Question 1: After a challenging year in 2020, how to International Dividend stocks look going forward?
The beginning of last year and when Covid first broke out was all about trying to figure out where dividend cuts might happen, and replacing that riskier income with sustainable income streams, in a really uncertain time – so we think we did a reasonably good job of that. If you look, we weren’t immune to what was happening but, if you look at our average portfolio dividend growth was about -4% last year, whereas if you look at the indices, like MSCI EAFE, it was about a -25% decline and it was even worse for a lot of the dividend, or value-oriented indices. So, I think we were able to preserve the income stream pretty well. The good news was then we had a really unique opportunity to get in a lot more cyclical exposure than what we’re typically able to do during a recession; because when you fast-forward six months from March of last year, you saw your average company – and even companies that thought they were really going to be hit hard – really weren’t hit nearly as hard as they thought [they would be]. So they were able to start resuming dividends and they were still very very cheap, and we were able to get into some very interesting cyclical exposures, which have worked very well in the year-to-date.

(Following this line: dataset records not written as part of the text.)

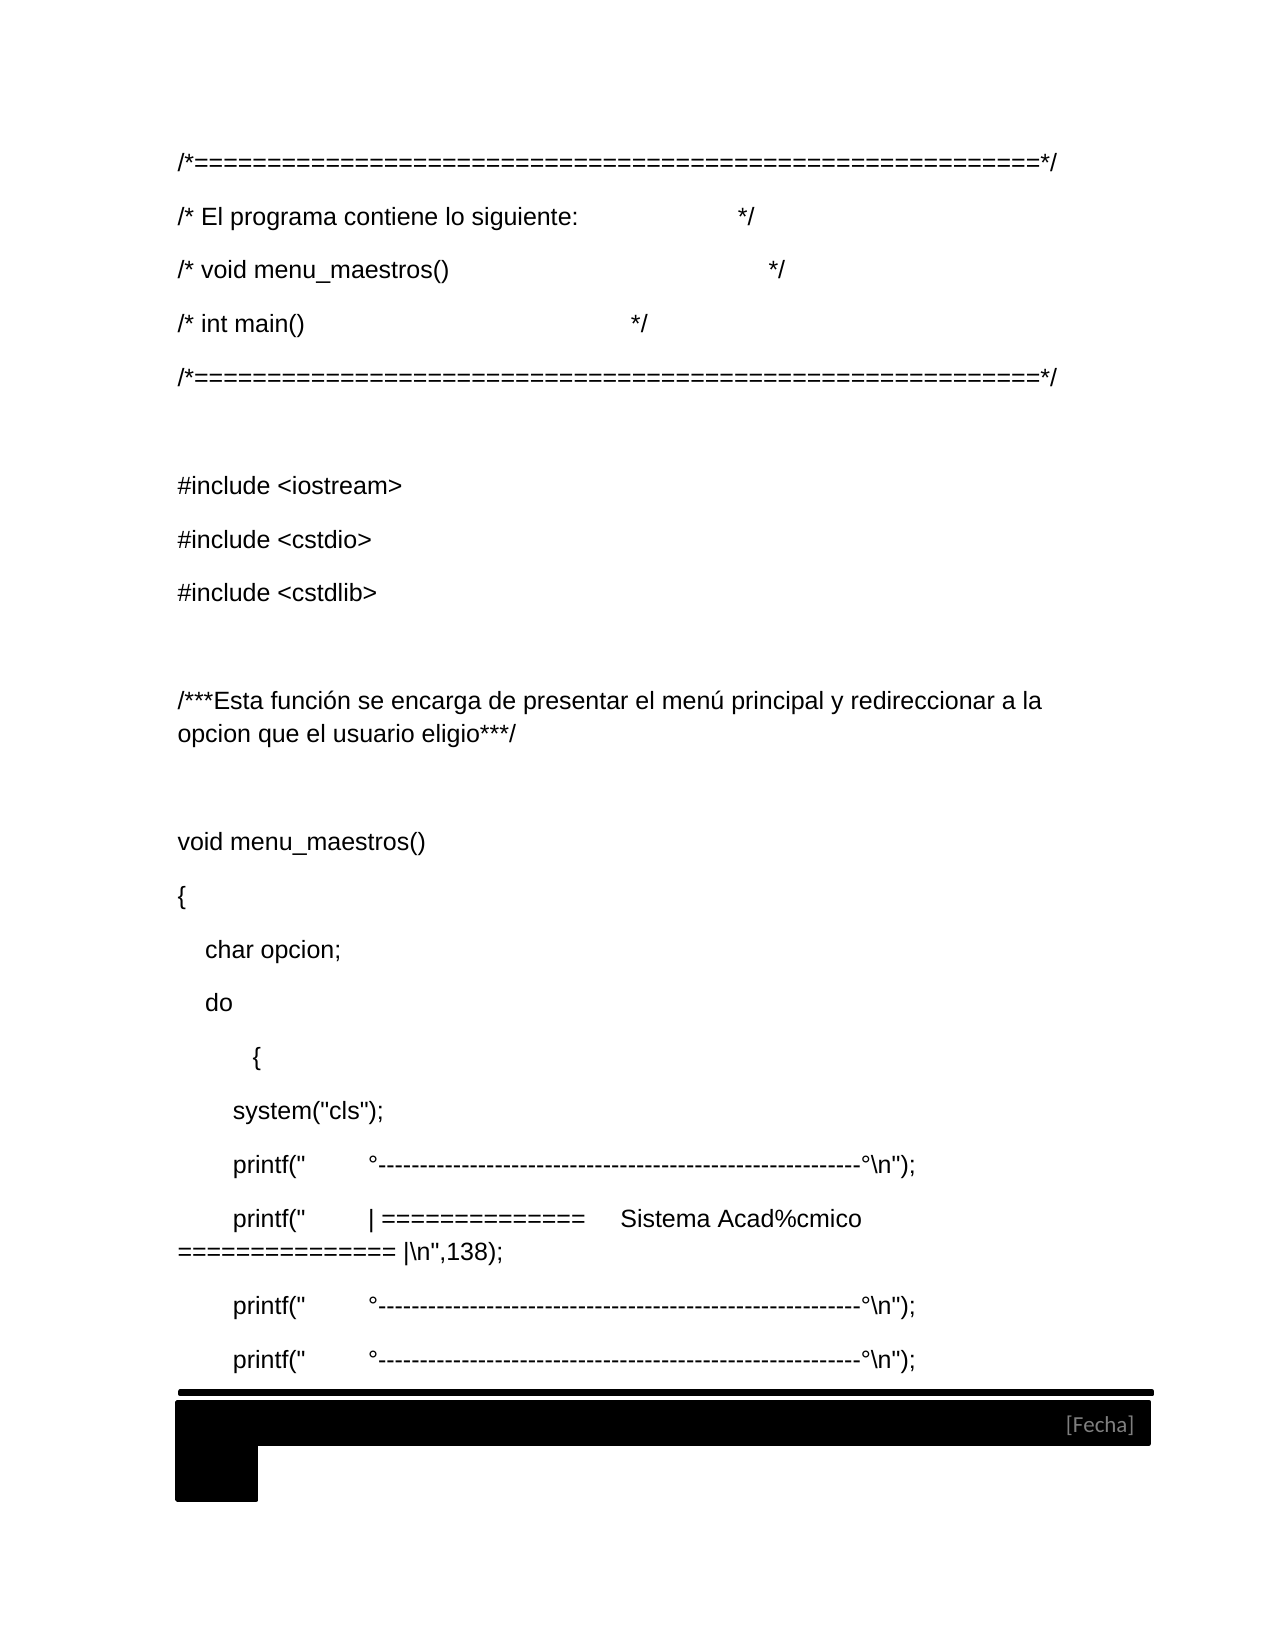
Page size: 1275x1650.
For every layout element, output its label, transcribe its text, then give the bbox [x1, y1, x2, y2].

text /* El programa contiene lo siguiente: */ [177, 201, 1098, 230]
text printf(" | ============== Sistema Acad%cmico =============== |\n",138); [177, 1204, 1098, 1266]
text { [177, 1042, 1098, 1071]
text do [177, 988, 1098, 1017]
text #include <cstdlib> [177, 578, 1098, 607]
text void menu_maestros() [177, 827, 1098, 856]
text system("cls"); [177, 1096, 1098, 1125]
text #include <cstdio> [177, 524, 1098, 553]
text /*==========================================================*/ [177, 363, 1098, 392]
text /***Esta función se encarga de presentar el menú principal y redireccionar a la opcion que el usuario eligio***/ [177, 686, 1098, 748]
text #include <iostream> [177, 471, 1098, 499]
text /* void menu_maestros() */ [177, 255, 1098, 284]
text char opcion; [177, 934, 1098, 963]
text { [177, 881, 1098, 909]
text /* int main() */ [177, 309, 1098, 338]
text printf(" °----------------------------------------------------------°\n"); [177, 1150, 1098, 1179]
text printf(" °----------------------------------------------------------°\n"); [177, 1344, 1098, 1373]
text /*==========================================================*/ [177, 148, 1098, 176]
text printf(" °----------------------------------------------------------°\n"); [177, 1291, 1098, 1319]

Question 2: Relative to history, how do valuations of International companies currently compare to US
Until a couple years ago, we’ve seen International stocks trade at around a 20-25% discount compared to US stocks, and there was a reason for that. There’s no doubting that the US is kind of a better place to do business than several International markets, owing to a less-restrictive regulatory environment, a better ability to manage the workforce, greater labor mobility – so those are all factor that account for a premium in US stocks. But, currently, the discount is over 50%, so that looks hugely excessive and really points to a great opportunity for International stocks. But what’s also interesting is that some International companies, on a case-by-case basis, have actually made huge strides in focusing more on shareholder returns and managing their workforces better – just as US companies have
been doing for years. So you can make a case that those stocks should really not trade at any discount to US peers.
Question 3: What investment themes are you most excited about?
We do think we have very unique exposure to several themes within the portfolio. One is owning best-in-class,international, multinational companies that are, we think, comparable and in some cases even better than US peers. They tend to have their assets and revenues distributed globally, just like a lot of US global multinationals. But the striking difference is that they’re so cheap and they yield so much more. On average companies trade at over a 20% discount to US peers with over double the dividend yield – so that’s a great opportunity in and of itself. We also have very good, indirect emerging market exposure, particularly to the emerging market consumer, which is a great area for long-term growth through our holdings in consumer staple, health care, financial, industrial and consumer discretionary companies. Obviously, we have great dividend attributes, so our income attributes are really attractive relative to alternatives in terms of the level of the yield and the potential for growth. We own a lot of companies that have a lot of hidden asset value and restructuring catalysts, we own, for example telecom companies that have internet businesses, which appear to be severe undervalued within the group. But probably my favorite theme, and probably the biggest them at this point within the portfolio, is climate change in that we see climate change as a huge driver for earnings growth for the companies that are providing the solutions and the services and the products to address these issues. And beyond just climate change as a catalyst for earnings growth and the massive exposure we have to that, I would say we really do have a good ESG profile in the portfolio as a
whole. And while we don’t have an ESG mandate, we are, for example, ‘A’ rated by MSCI and so we know that these days it’s very important for people to feel good about the things that they’re investing in and we couldn’t think of a better portfolio for investors that have those concerns.
Question 4: What is on the horizon for International equities?
Well, you know, there certainly are a lot more catalysts for both International and Value stocks these days than what we saw, say two or three years ago, when the stocks were still cheap but maybe didn’t have the catalysts. In terms of catalysts, certainly the move we’re seeing in higher interest rates and higher inflationary trends is definitely a huge catalyst for Value and International stocks, as the Value indices and Value stocks, in general, just have a lot more exposure to companies that benefit from higher rates and inflation – whether that be financials, or commodity companies, or energy companies. International companies and indices generally have far more exposure to those sectors than US indices, which tends to be more exposed to Tech stocks and Growth stocks, which, of course, really suffer when rates go up because their valuations begin to look that much more unappealing. Other catalysts we have is certainly the Biden administration as a catalyst. Typically when we’ve had ‘Blue Waves’ in the past you’ve seen International stocks outperform the S&P 500. Some of [Biden’s] policies, whether it be infrastructure spending or more of a focus on climate change is very good for European companies that tend to be really focused on providing solutions to those sorts of issues. We’re having a very strong earnings recovery, globally, that we would expect to accelerate as vaccines rollout – that in and of itself is a big catalyst. And then the vaccines certainly have an effect – and we really saw the announcement of the vaccines as an inflection point for Value versus Growth.